▶ _What to produce_
Provide a verbatim copy of all the records below, leaving the images out.

▶ _Data_
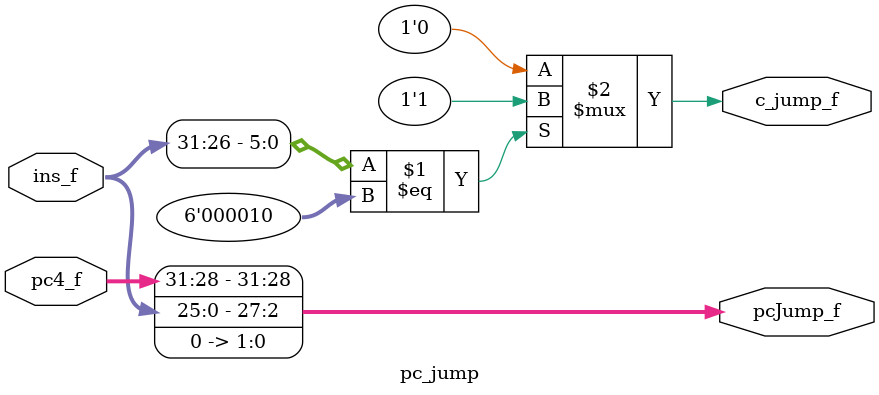
<source format=v>
`timescale 1ns / 1ps


module pc_jump(
    input [31:0] pc4_f,ins_f,
    output c_jump_f,
    output [31:0] pcJump_f
    );
    
    assign c_jump_f=(ins_f[31:26]==6'b000010) ? 1'b1:1'b0;
    assign pcJump_f={pc4_f[31:28],ins_f[25:0],2'b00};
endmodule

</source>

▶ _Result of this exercise_
<source format=v>
`timescale 1ns / 1ps


module pc_jump(
    input [31:0] pc4_f,ins_f,
    output c_jump_f,
    output [31:0] pcJump_f
    );
    
    assign c_jump_f=(ins_f[31:26]==6'b000010) ? 1'b1:1'b0;
    assign pcJump_f={pc4_f[31:28],ins_f[25:0],2'b00};
endmodule

</source>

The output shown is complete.